O Monstro foi passado em revista do início ao fim, de Tanque a Fim da canção, com a perfeição técnica que a ocasião exigia. Dir-se-ia que não passaram dez anos sobre a despedida: a banda tocou na perfeição os 13 temas daquele disco, do rock de O.M.E.M. (o peso dos riffs de Peixe em contraste com os sombrios teclados de Donas) à introspecção de pelúcia de Deixa morrer, lamento de guitarras e teclas a carpir ("Mas deixa o nosso amor morrer", cantaram milhares de almas).
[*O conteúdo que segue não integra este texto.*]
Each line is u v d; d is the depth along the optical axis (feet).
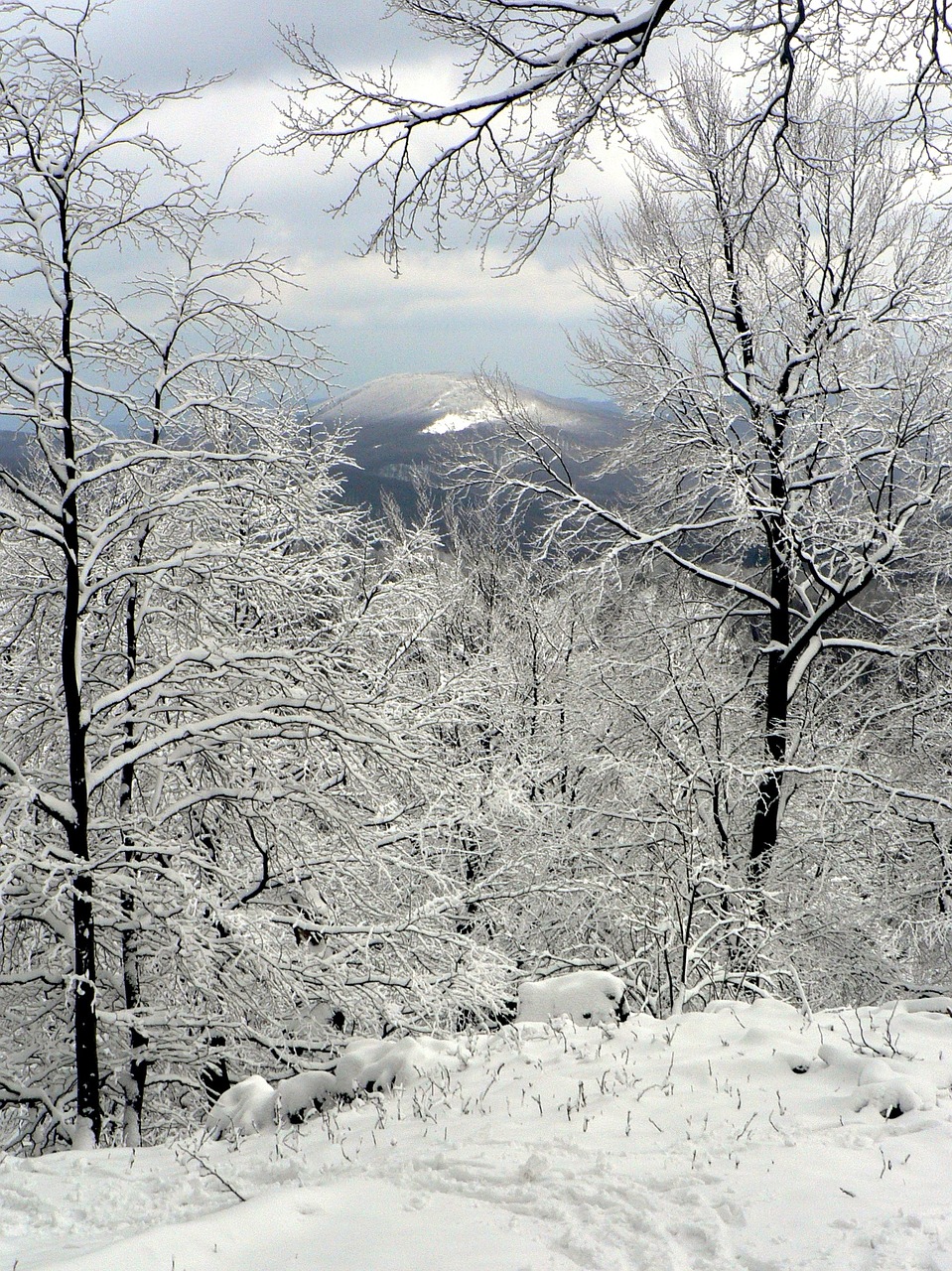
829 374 44.62
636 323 50.21
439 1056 23.47
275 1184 17.79
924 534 47.60
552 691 65.98
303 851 36.73
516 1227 14.39
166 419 32.30
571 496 48.55
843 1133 16.84
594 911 48.26
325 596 43.24
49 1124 35.58
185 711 35.73
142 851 32.68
Ouvi dizer teve a previsível recepção eufórica que merece, mas, nas filas da frente, onde o PÚBLICO viu a actuação, a devoção era plena. Todas as palavras, da primeira à última, das canções de O Monstro eram cantadas por milhares de pessoas. E os devotos ali presentes eram, na sua maioria, adolescentes ou pouco mais velhos, o que confirma que a adoração aos Ornatos Violeta explodiu com a banda já morta.

No palco, sorrisos cúmplices entre os músicos e Manel Cruz em repetidos agradecimentos, sem resistir até a um "mergulho" sobre o público.

Saíram do palco com Fim da canção, como previsto, mas voltaram para dois encores em que foram ao baú buscar preciosidades que nunca viram a luz do dia ou tiveram divulgação diminuta durante a vida da banda. Depois da comoção, ouvir canções desconhecidas pareceu um anticlímax, mas a sensação desvaneceu rapidamente quando temos a oportunidade (única?) para conhecer outros lados dos Ornatos.

Mostraram canções que podiam ter entrado em O Monstro mas que ficaram na gaveta; foram a 1993 ("muito antes do Cão!", lembrou Cruz) buscar uma canção que quase ninguém ouviu, A metros de si; recuperaram Tempo de nascer, incluída na compilação Tejo Beat, de 1998, velha preferência dos conhecedores. Nem sombra de Cão!, o outro álbum dos Ornatos, que ficará, certamente, reservado para os quatro concertos nos coliseus do Porto e de Lisboa, em Outubro.

E ainda os Dead Combo

Na hora de relembrar a noite de sexta-feira (e, arriscamos, o EDP Paredes de Coura deste ano), os Ornatos Violeta surgirão como reis e senhores. Mas, numa noite com um lote de artistas maioritariamente nacional, os Dead Combo também conseguiram um daqueles momentos em que um (bom) festival é fértil.

Mais habituados a salas do que a festivais, Tó Trips e Pedro Gonçalves fizeram-se acompanhar por Alexandre Frazão, baterista com pedigree jazz que acrescentou nervo rock à música (foi quase sempre subtil, como fica bem a esta música de vielas escuras). Peixe, dos Ornatos, também deu uma perninha.

Eléctrica cadente (maravilha de suspense eléctrico) forneceu um final sublime, depois de as guitarras aos círculos de Lisboa mulata convidarem África a juntar-se a Carlos Paredes, Ennio Morricone e Piazzolla na festa universal dos Dead Combo. E lá foi ela, gingona. Um concerto em registo de consagração.

Ainda no lote nacional, destacaram-se os Capitão Fausto, competentíssimos na hora de apresentar a sua música com suficientes doces pop para ser radiofónica, mas também sabores mais complexos.

Deslocados no cartaz de sexta-feira, os ingleses The Go! Team conseguiram, ainda assim, fazer a festa. Parecem um grupo de geeks que têm naquelas canções a sua vingança das partidas dos rufias lá da escola.